There are a ton of external systems that can perform different transformations. One such system is the Elasticsearch’ official Logstash, which is intended to pre-process logs, converting them from an unstructured flat log-line into a better structured JSON document that’s suitable for indexing.
For more complex document pre-processing, it’s possible to either use Hadoop, Spark, Storm and similar systems, or hook up a completely custom document preprocessing system using some kind of message broker, such as RabbitMQ. In most of these cases, the final step of actually shipping the final documents to Elasticsearch for indexing is an exercise left for the reader. In order to do this quickly and reliably, there’s a lot of time and hairs to be saved by looking into using a message broker that already has official support from both Elasticsearch and the document processing system. One such example would be using the RabbitMQ Elasticsearch plugin.
Using these external systems, it’s feasible to use tools like docsplit on one or more worker nodes to perform OCR, generate thumbnails etc. Due to the number of system dependencies and resource usage of such tools, they’re not a good fit to install on the Elasticsearch server, but it’s rather easy to use Docker containers and integrate that with your document processing system / service of choice. This gives us a superset of the features from the mapper-attachments plugin with the flexibility and scalability of the external systems.
Document processing makes it possible to enhance the documents being indexed to Elasticsearch in a variety of different ways.

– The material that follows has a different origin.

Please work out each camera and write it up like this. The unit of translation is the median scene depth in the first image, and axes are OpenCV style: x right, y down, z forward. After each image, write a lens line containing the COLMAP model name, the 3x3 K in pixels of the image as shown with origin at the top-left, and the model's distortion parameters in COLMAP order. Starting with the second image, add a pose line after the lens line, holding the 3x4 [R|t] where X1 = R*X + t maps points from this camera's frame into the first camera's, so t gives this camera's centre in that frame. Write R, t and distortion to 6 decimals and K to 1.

There’s no “ultimate” solution that handles all document processing requirements for everyone, but that doesn’t mean document processing is an unsolved problem. Instead, there are multiple solutions to pick from depending on requirements and pre-existing services and expertise within the organization.

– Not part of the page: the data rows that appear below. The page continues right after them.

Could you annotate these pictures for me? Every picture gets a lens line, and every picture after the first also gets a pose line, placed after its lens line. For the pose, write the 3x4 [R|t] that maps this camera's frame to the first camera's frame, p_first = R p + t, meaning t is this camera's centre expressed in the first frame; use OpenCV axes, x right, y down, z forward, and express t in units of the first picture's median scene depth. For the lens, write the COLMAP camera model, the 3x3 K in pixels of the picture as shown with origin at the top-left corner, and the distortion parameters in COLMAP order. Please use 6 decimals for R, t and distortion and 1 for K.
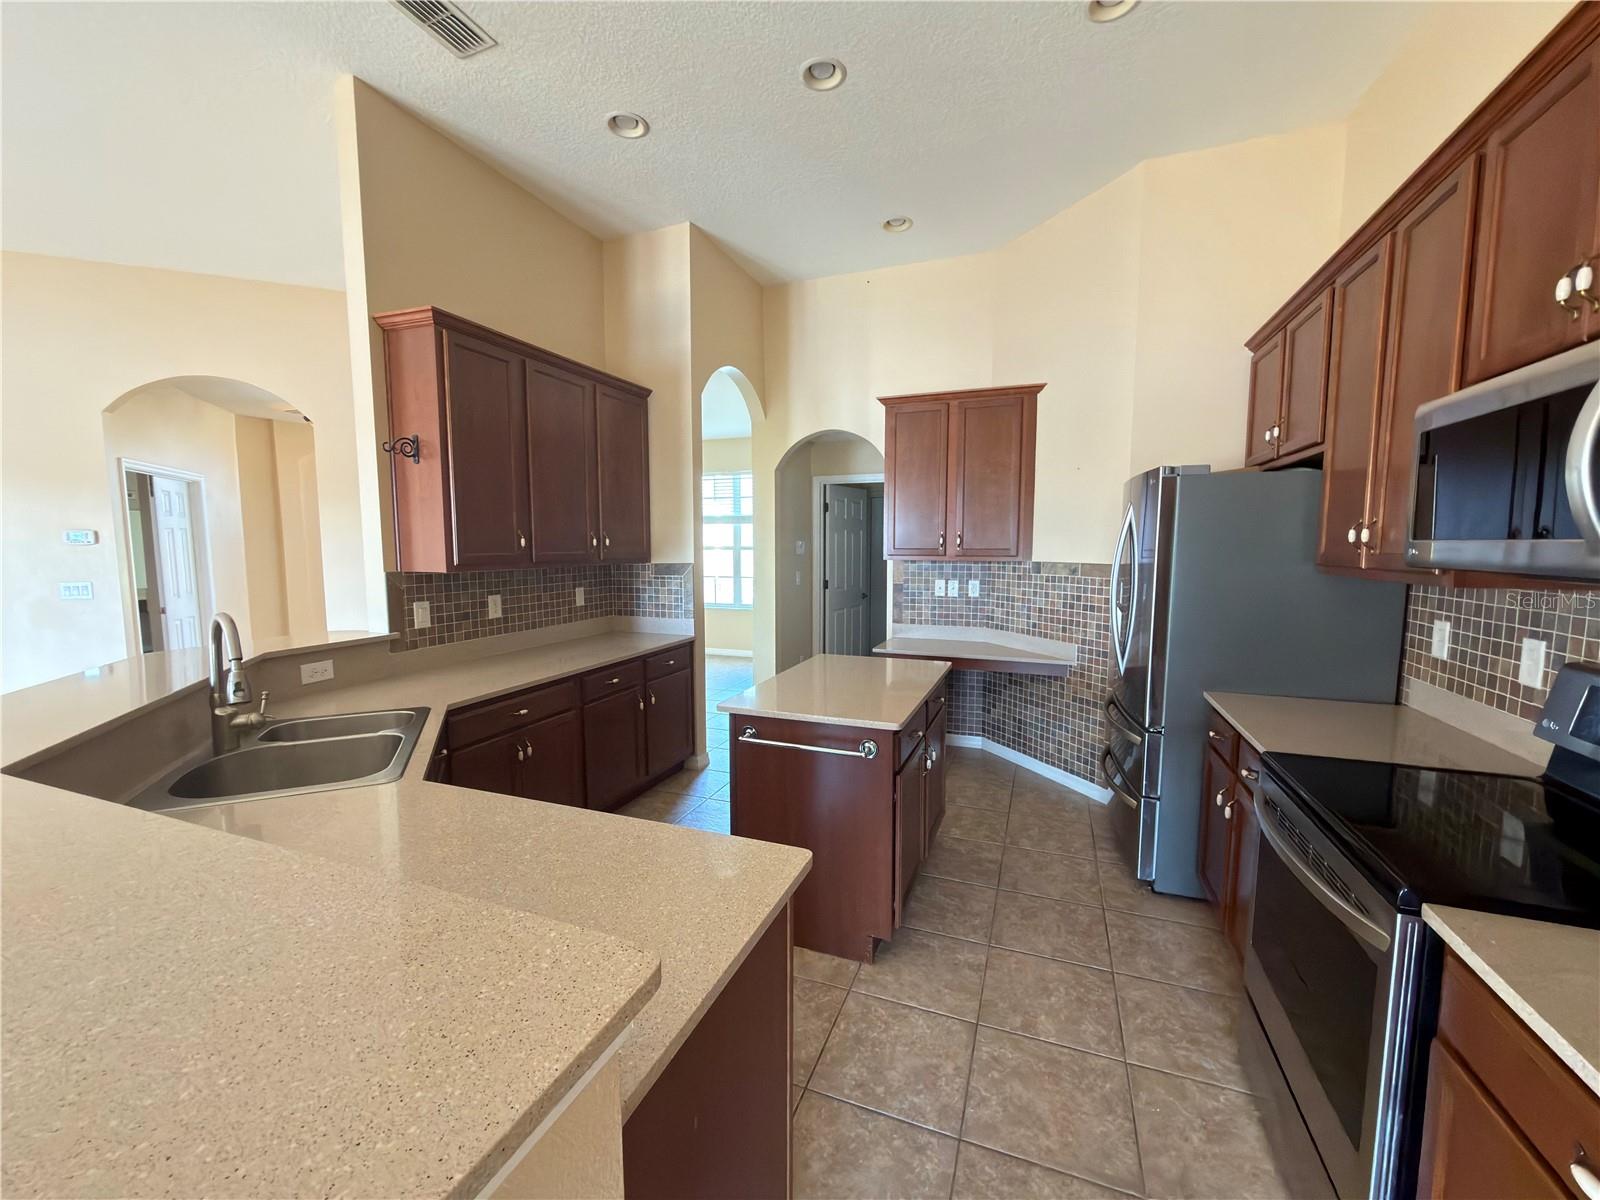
lens RADIAL K [[641.1, 0, 799.5], [0, 641.1, 603.2], [0, 0, 1]] dist [0.001989, 0.000318]
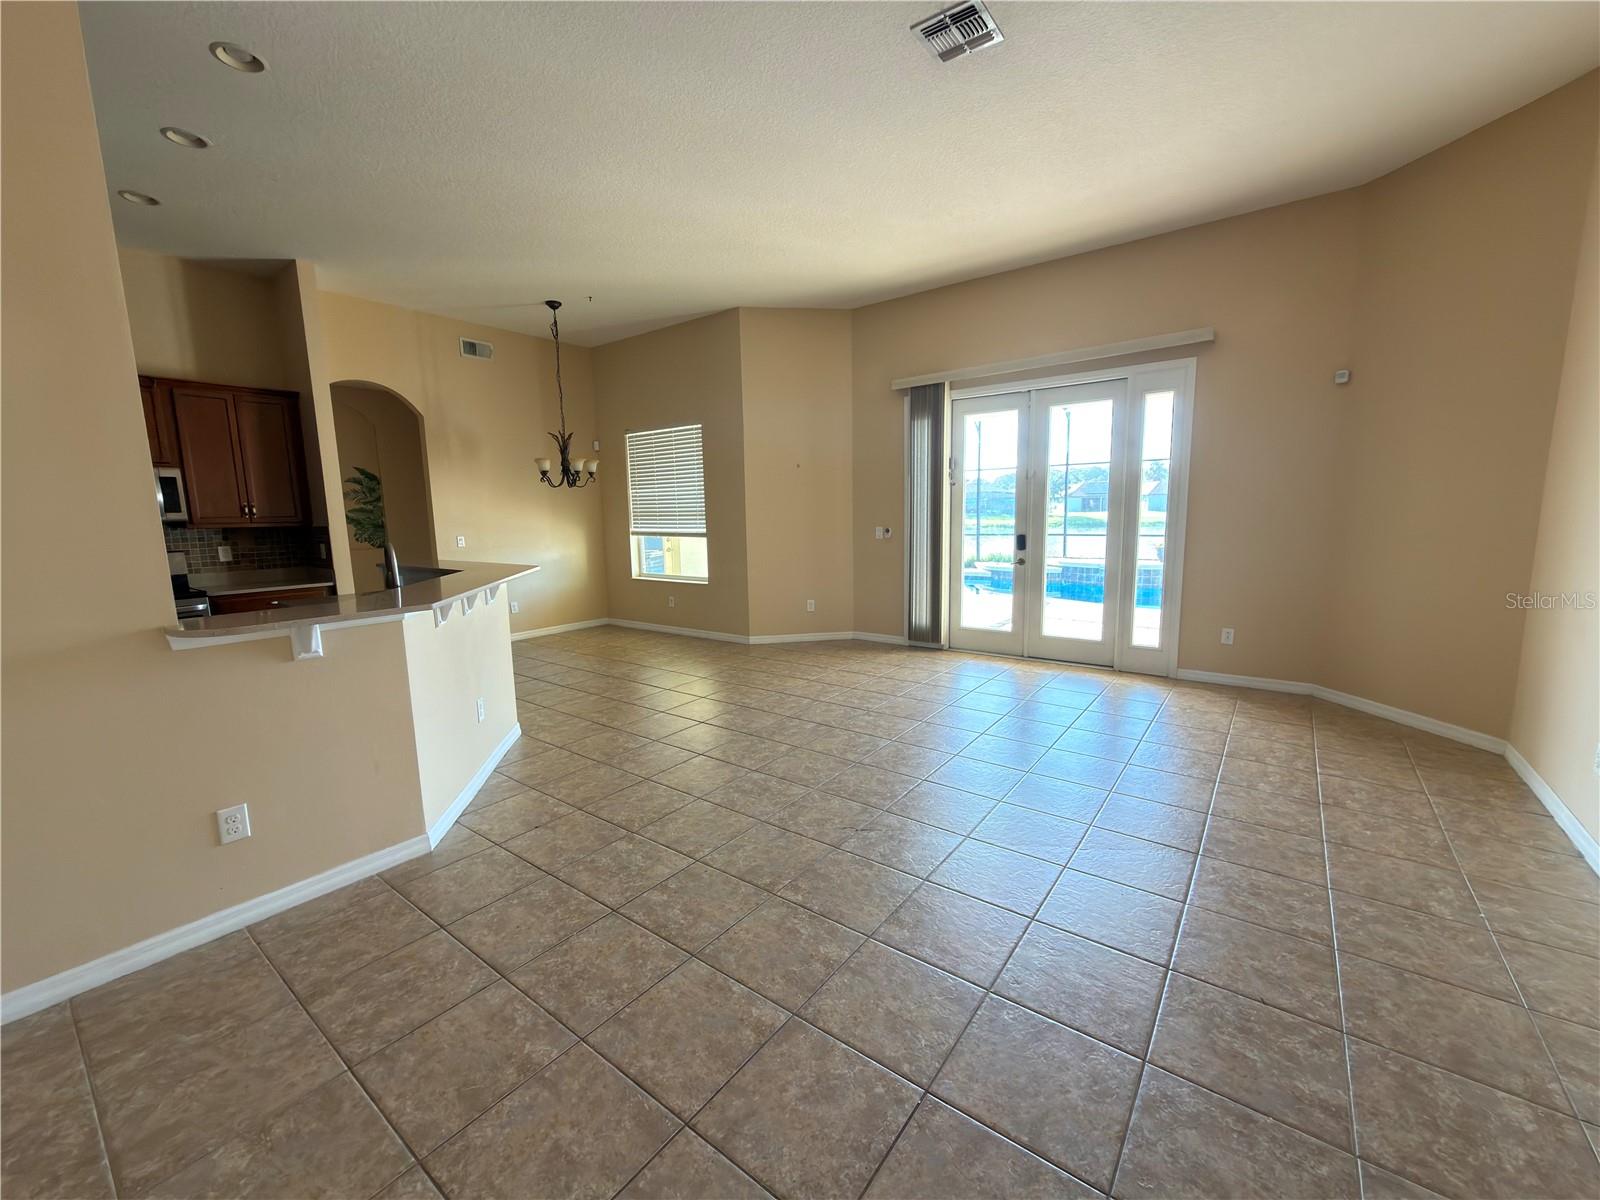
lens RADIAL K [[641.1, 0, 799.5], [0, 641.1, 603.2], [0, 0, 1]] dist [0.001989, 0.000318]
pose [[-0.962861, -0.023704, 0.268956, -1.895215], [0.040286, 0.972375, 0.229922, -0.146861], [-0.266976, 0.232218, -0.935307, 1.915551]]
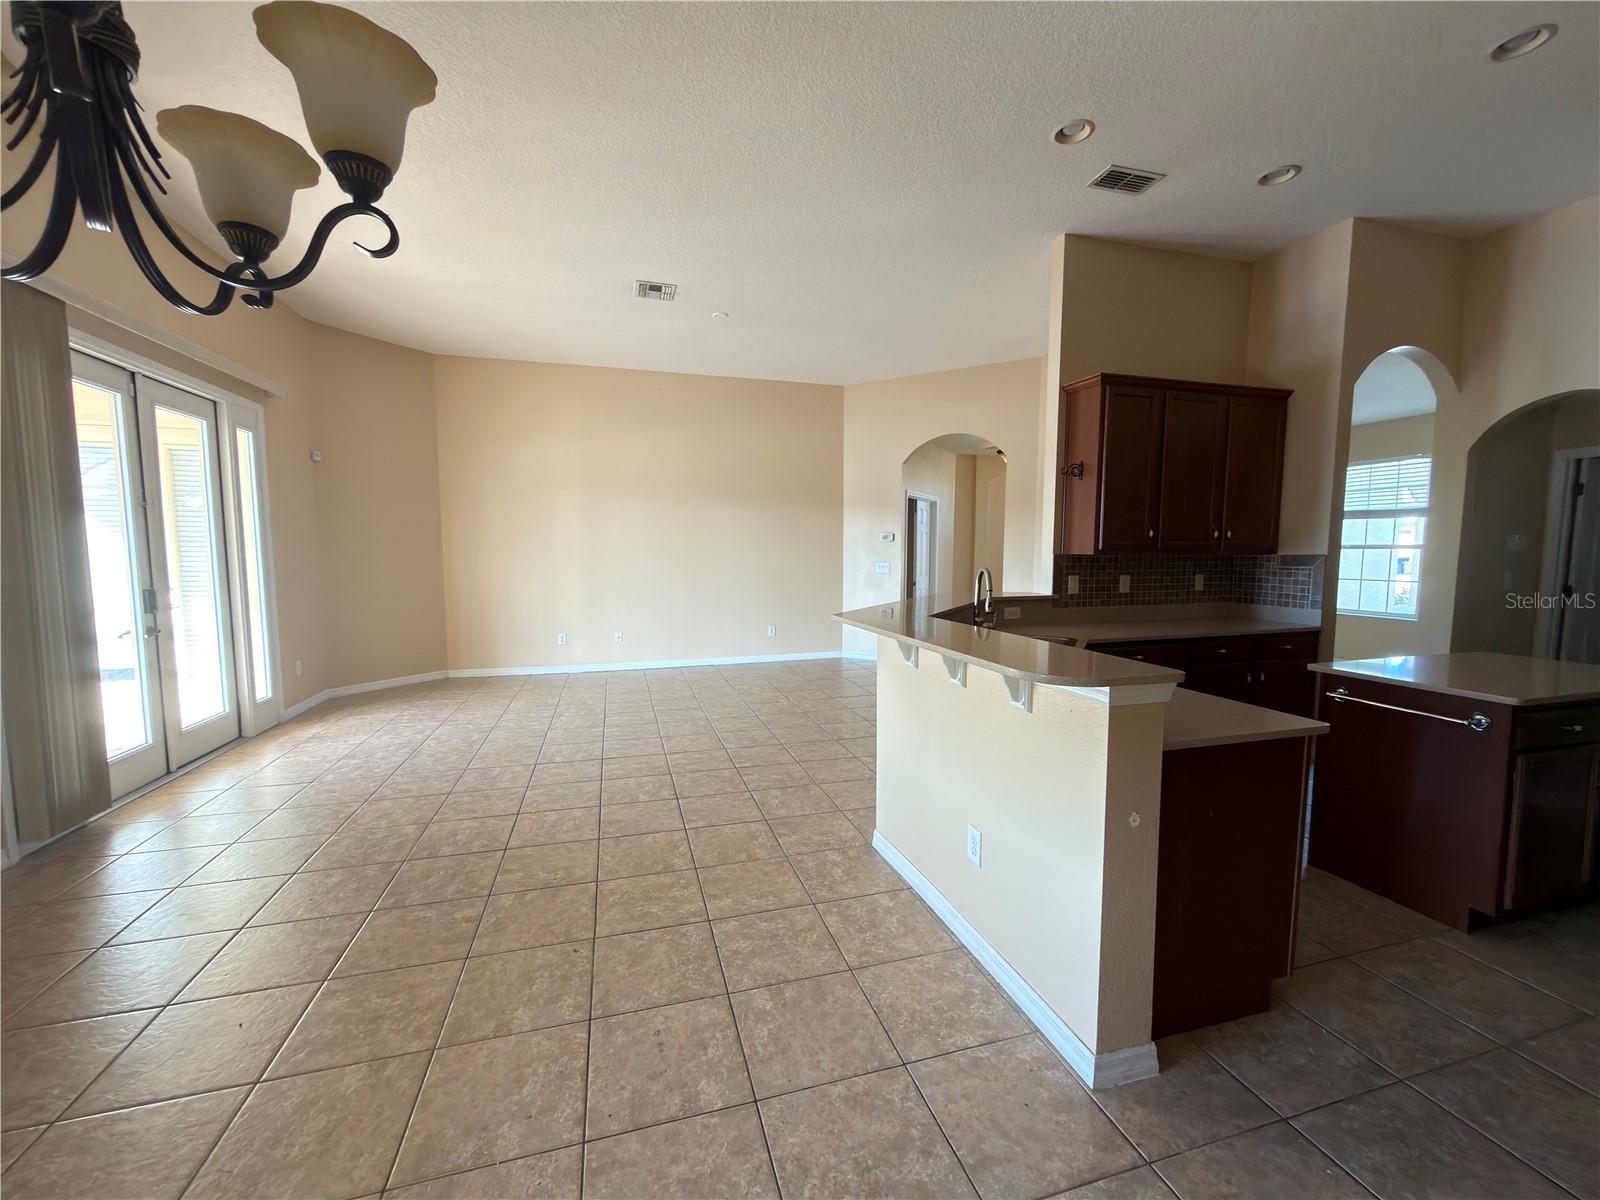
lens RADIAL K [[641.1, 0, 799.5], [0, 641.1, 603.2], [0, 0, 1]] dist [0.001989, 0.000318]
pose [[0.613201, 0.070201, -0.786801, 0.147239], [-0.076269, 0.996651, 0.029484, 0.054807], [0.786236, 0.041928, 0.616502, -0.318811]]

For small-scale transformations, the
transform field type may be just fine, and in some circumstances doing the neccessary processing using a plugin to the Elasticsearch analysis-service or as a custom input endpoint may be a simple, workable solution. More elaborate document processing calls for an external system to perform the task. While it is more complex to set up and manage, it is significantly more flexible with regard to the scaling and managing of updates and changes to the processing pipeline.